A médica-veterinária e professora titular do Departamento de Cirurgia da Faculdade de Medicina Veterinária e Zootecnia, da Universidade de São Paulo (FMVZ-USP) começou a trabalhar, há 15 anos, com cadáveres preservados para o treinamento de futuros profissionais na área da cirurgia em sala de aula. “Na época, a prática ainda era incomum e pouco abordada”, relata.
Com a inciativa, Julia foi a vencedora de um concurso da World Animal Protection, que recebeu mais de 40 projetos, de diferentes Países da América Latina, sobre métodos substitutivos ao uso prejudicial de animais. Em seu projeto, ela descreve o ensino e treinamento de diferentes técnicas cirúrgicas e seus respectivos tempos – diérese, hemostasia e síntese – sem o uso de animais vivos. “Um dos tópicos que destaco é o uso de uma bomba que aumenta a pressão nos vasos do cadáver e ele sangra como um animal vivo”, enfatiza.
A profissional destaca ainda como principais objetivos do projeto o desenvolvimento de solução para a preservação de cadáveres, com o intuito de serem reutilizados; e o desenvolvimento de uma bomba artesanal, de função peristáltica.

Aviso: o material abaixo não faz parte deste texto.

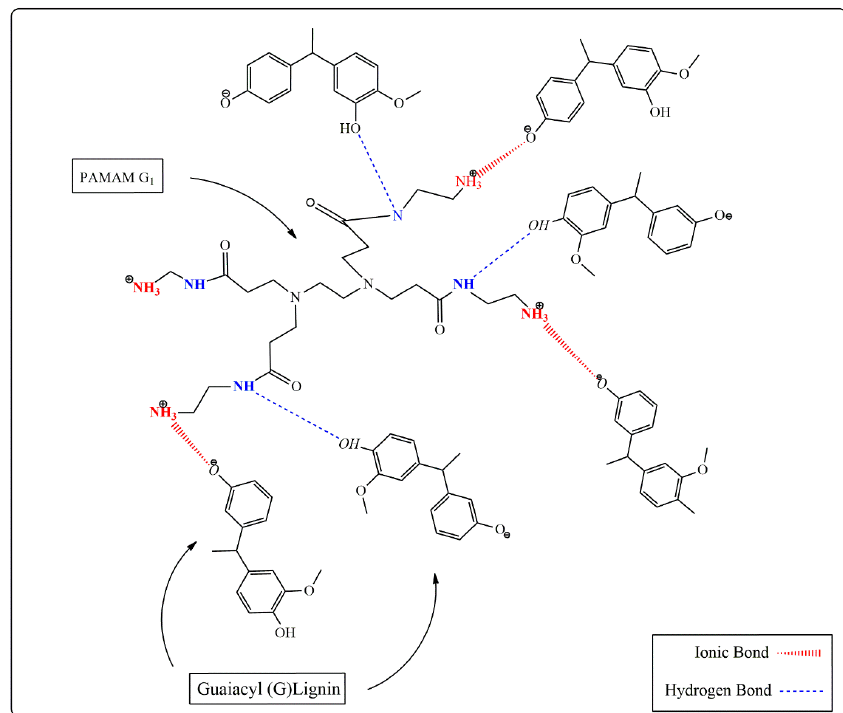
Figure 9. The possible ionic and hydrogen bonding between lignin and PAMAM.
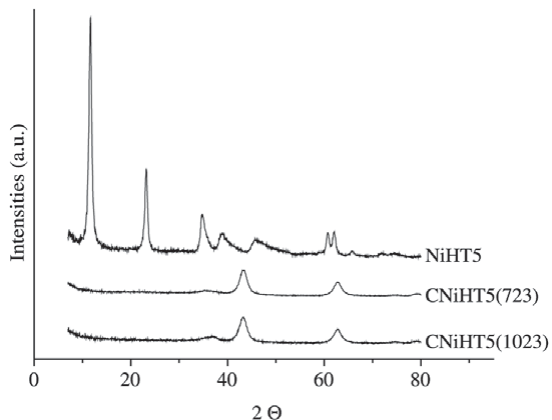
Figure 2. X-ray diffractograms for NiHT5 as-synthesized and cal- cined at 723 K (CNiHT5(723)) and 1023 K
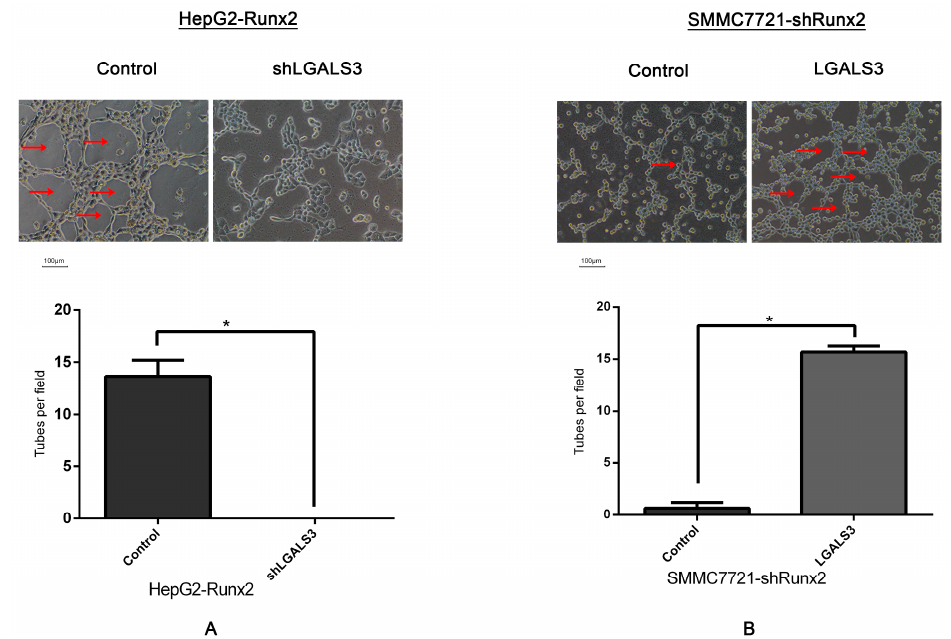
Figure 8. Three-dimensional culture on Matrigel matrix (×200; bars 100 µm), VM-like tubes are pointed by Red arrows. ( A ) VM-like tube formations disappear in HepG2-Runx2-shLGALS3 compared with HepG2-Runx2-control cells; ( B ) increased number of VM formation of SMMC7721-shRunx2-LGALS3 compared with SMMC7721-shRunx2-control cells (* p < 0.05).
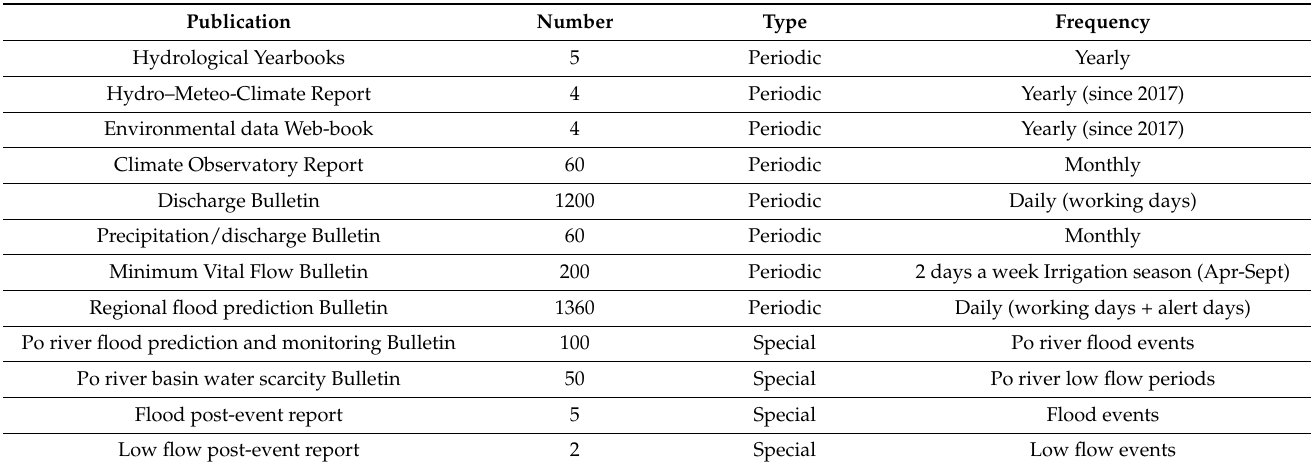
Table 1. Report published between 2016 and 2020 including hydrological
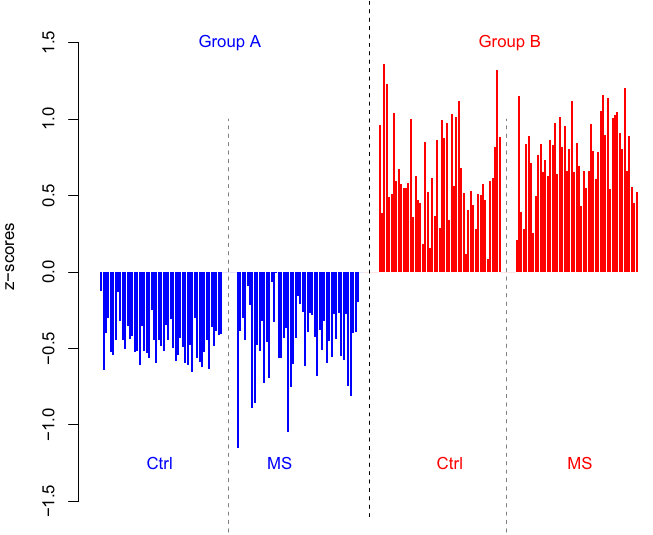
Figure 2. Cohort 1. Bar plots of IgGs significant by confidence intervals (95%) of the proteome for group A versus group B as analysed within MS patients and within controls. Each bar is the mean of one protein for one of the four categories: controls in group A (Group A, Ctrl, blue bars, n = 55), MS patients in group A (Group A, MS, blue bars, n = 7), controls in group B (Group B, Ctrl, red bars, n = 9), and MS patients in group B (Group B, MS red bars, n = 30). The identities of these IgG proteins are given in Supplementary Table S2. The y-axis is the abundance levels expressed as z-scores obtained by subtracting means and dividing by standard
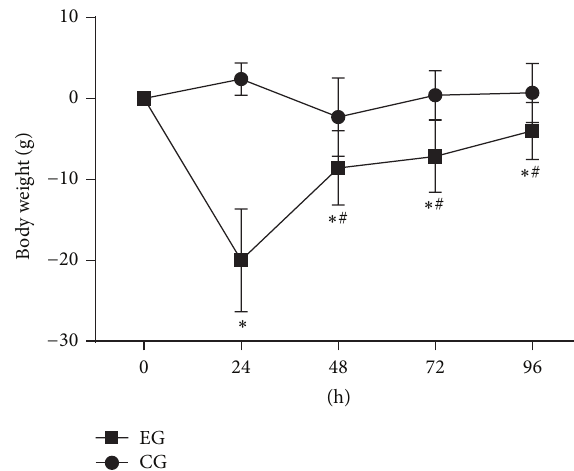
Figure 1: Weight variation during each 24h of SD. Control group (CG), experimental group (EG). The data are shown as the mean ± standard deviation. ( ∗ ) Difference between EG and CG and ( # ) difference from those 24h, within the same group. 𝑃 < 0.05 .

Para Julia, a obtenção de cadáveres de forma ética tanto na Medicina Veterinária, bem como na medicina humana, vem se tornando um empecilho para o seu uso no ensino e treinamento. “Assim sendo, métodos de preservação para que o material possa ser reutilizado é de grande valia. Eram eutanasiados, na década de 90, anualmente, de 300 a 400 cães oriundos dos Centros de Controle de Zoonoses (CCZ), para se ministrar as aulas práticas de Técnica Cirúrgica e Cirurgia Experimental”, lembra e completa que, hoje em dia, os cadáveres para ensino são pacientes que têm óbito de forma natural, no hospital da instituição. “Os proprietários são consultados e assinam um termo de consentimento para, assim, doar o corpo para o ensino dos futuros profissionais”, completa.
Analisando o uso desta metodologia de ensino, durante o período de 2000 a 2015, segundo a especialista, é possível afirmar que os cadáveres quimicamente preservados mostraram-se adequados ao treinamento de diferentes técnicas cirúrgicas propostas em aula.
Quando questionada se é necessário o sacrifício de animais para ensinar e aprender a Técnica Cirúrgica, Julia responde que não. “94% dos alunos preferem o método atual ao utilizado há 15 anos. Com o método proposto há diminuição de estresse no ambiente de trabalho e confirmação de respeito à vida por parte do profissional que estamos formando”, destaca.